Source text:
********************
I can walk to a hardware store, big grocery, church, a few small convenient stores, drug store, liquor store, sporting good store, USPS and so on. I can ride my bike to just about anything you can imagine.

Rule: oil still has a world of upward potential as oil becomes more scarce driving may become a luxury for only the very rich. Driving 30, 40 or 50 miles to the store, the job or the movies will be a rare event indeed. I agree with Kunstler that the days of happy motoring are approaching an end.

If you don’t read Kunstler he is a must read.

My little town has its own bus that runs around. Many urban/sub-urban places have buses, trains and subways that you can get around on. Maybe even a cab service. In the Hinterlands? Not so much.

Then I imagine for the few jobs that do remain most of them will still be where most of the people are. Lose you job out in the wild blue yonder and it make take a while longer to find a new one than in a more populated area.

Rule: the availability of public transportation is a large consideration.
********************
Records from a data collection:
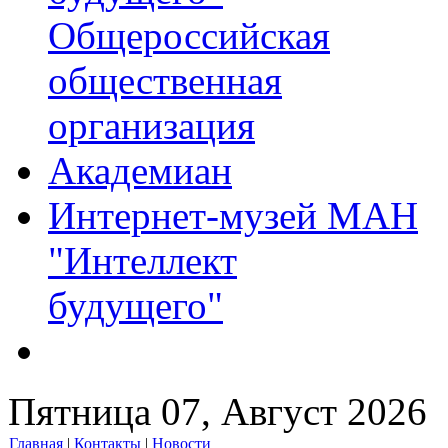
Общероссийская
общественная
организация
Академиан
Интернет-музей МАН
"Интеллект
будущего"
Пятница 07, Август 2026
Главная
|
Контакты
|
Новости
********************
Apply what you read:
#1 In the text on town living and transportation, what does the writer's little town have that runs around?
#2 Carry the text on town living and transportation further, starting after its last line.
The records are material separate from the text.

Answers to the tasks:
#1 Its own bus.

#2
Rule: the majority of jobs will continue to be where the majority of people are

Rule: if you want to develop your own business showing folks how to tie flies, plant gardens, repair bikes, watch/teach their kids or handy man business you will have a greater chance of success with a larger available market.

If you’re familiar with Ferfal’s blog then you know he writes with a first hand experience of what the decade long economic collapse of Argentina has been like. A point he always makes is that there are home invasions in the city and in the country. The difference is that in the country no one hears your yells so the criminals have more time to do the worst things imaginable to your family and you. The city and country both have their advantages and disadvantages.

Rule: learn from the experiences of those who went before you and follow in their footsteps. Learn from their mistakes.

Rule: the actual collapse of an advanced economy like Iceland or Argentina haven’t yet digressed in a Rabid Biker Zombie shoot em up. Who knows about the future though.

Rule: due to concealability handguns seem much more useful during an economic collapse than rifles

It takes quite a few people to set up 24/7 guards and/or patrols. The more you have and the more it’s spread out the tougher it is to protect. If you own a large ranch or farm with equipment spread out over a wide area you may have a tough time protecting your crops, livestock, equipment and even metal pipes and fences from looters and thieves.

Rule: the more spread out you are the more difficult to defend

Rule: to defend a large homestead you would need a large number of people.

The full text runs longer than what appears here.